As artificial intelligence infiltrates technology, business and social settings, the debate about proper AI policies for privacy, security and social responsibility continues to intensify.

Amid that context, IBM has issued a policy paper on AI regulation that outlines five policy imperatives for companies, whether they are providers or owners of AI systems. The policies, word for word from IBM, are:

  1. Designate a lead AI ethics official. To oversee compliance with these expectations, providers and owners should designate a person responsible for trustworthy AI, such as a lead AI ethics official.
  2. Different rules for different risks. All entities providing or owning an AI system should conduct an initial high-level assessment of the technology’s potential for harm. And regulation should treat different use cases differently based on the possible inherent risk.
  3. Don’t hide your AI. Transparency breeds trust; and the best way to promote transparency is through disclosure  making the purpose of an AI system clear to consumers and businesses. No one should be tricked into interacting with AI.
  4. Explain your AI. Any AI system on the market that is making determinations or recommendations with potentially significant implications for individuals should be able to explain and contextualize how and why it arrived at a particular conclusion.
  5. Test your AI for bias. All organizations in the AI developmental lifecycle have some level of shared responsibility in ensuring the AI systems they design and deploy are fair and secure. This requires testing for fairness, bias, robustness and security, and taking remedial actions as needed, both before sale or deployment and after it is operationalized. For higher risk use cases, this should be reinforced through “co-regulation”, where companies implement testing and government conducts spot checks for compliance.
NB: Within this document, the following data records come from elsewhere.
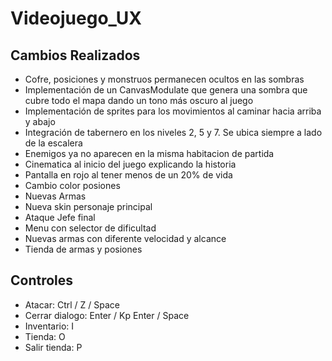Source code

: # Videojuego_UX

## Cambios Realizados

* Cofre, posiciones y monstruos permanecen ocultos en las sombras
* Implementación de un CanvasModulate que genera una sombra que cubre todo el mapa dando un tono más oscuro al juego
* Implementación de sprites para los movimientos al caminar hacia arriba y abajo
* Integración de tabernero en los niveles 2, 5 y 7. Se ubica siempre a lado de la escalera
* Enemigos ya no aparecen en la misma habitacion de partida
* Cinematica al inicio del juego explicando la historia
* Pantalla en rojo al tener menos de un 20% de vida
* Cambio color posiones
* Nuevas Armas
* Nueva skin personaje principal
* Ataque Jefe final
* Menu con selector de dificultad
* Nuevas armas con diferente velocidad y alcance
* Tienda de armas y posiones

## Controles

* Atacar: Ctrl / Z / Space
* Cerrar dialogo: Enter / Kp Enter / Space  
* Inventario: I
* Tienda: O
* Salir tienda: P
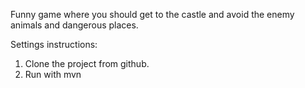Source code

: Funny game where you should get to the castle and avoid the enemy animals and dangerous places.

Settings instructions:

1. Clone the project from github.
2. Run with mvn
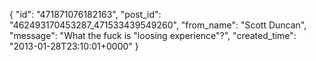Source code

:  {
   "id": "471871076182163",
   "post_id": "462493170453287_471533439549260",
   "from_name": "Scott Duncan",
   "message": "What the fuck is \"loosing experience\"?",
   "created_time": "2013-01-28T23:10:01+0000"
 }

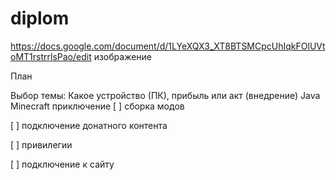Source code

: # diplom
https://docs.google.com/document/d/1LYeXQX3_XT8BTSMCpcUhIqkFOlUVtoMT1rstrrlsPao/edit изображение

План

Выбор темы: Какое устройство (ПК), прибыль или акт (внедрение)
Java
Minecraft
приключение
[ ] сборка модов

[ ] подключение донатного контента

[ ] привилегии

[ ] подключение к сайту
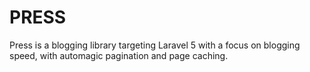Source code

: # PRESS #

Press is a blogging library targeting Laravel 5 with a focus on blogging speed, with automagic pagination and page caching.
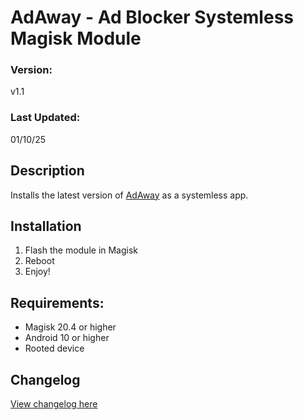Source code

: # AdAway - Ad Blocker Systemless Magisk Module

### Version:
v1.1

### Last Updated:
01/10/25

## Description
Installs the latest version of [AdAway](https://github.com/AdAway/AdAway) as a systemless app.

## Installation 
1. Flash the module in Magisk
3. Reboot
4. Enjoy!

## Requirements:
- Magisk 20.4 or higher
- Android 10 or higher
- Rooted device

## Changelog
[View changelog here](https://raw.githubusercontent.com/PS2ClassicsVault/AdAway---Ad-Blocker-Systemless-Magisk-Module/refs/heads/main/changelog.md)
Track ongoing AI policy updates from technology companies, governments, businesses and policy makers here.

Channel Partners, MSPs and AI

On the one hand, many channel partners don’t knowingly or purposely monetize AI. But on the other hand, the technology has quietly invaded much of the IT service provider (ITSP) ecosystem.

For instance, most next-generation security tools now leverage some form of AI and machine learning. Also, the rise of AIOps tools may help MSPs to further automate IT service management (ITSM) and drive down help-desk tickets.

Moreover, chatbot systems — from companies like Invarosoft and Triafy — are arriving in the MSP market.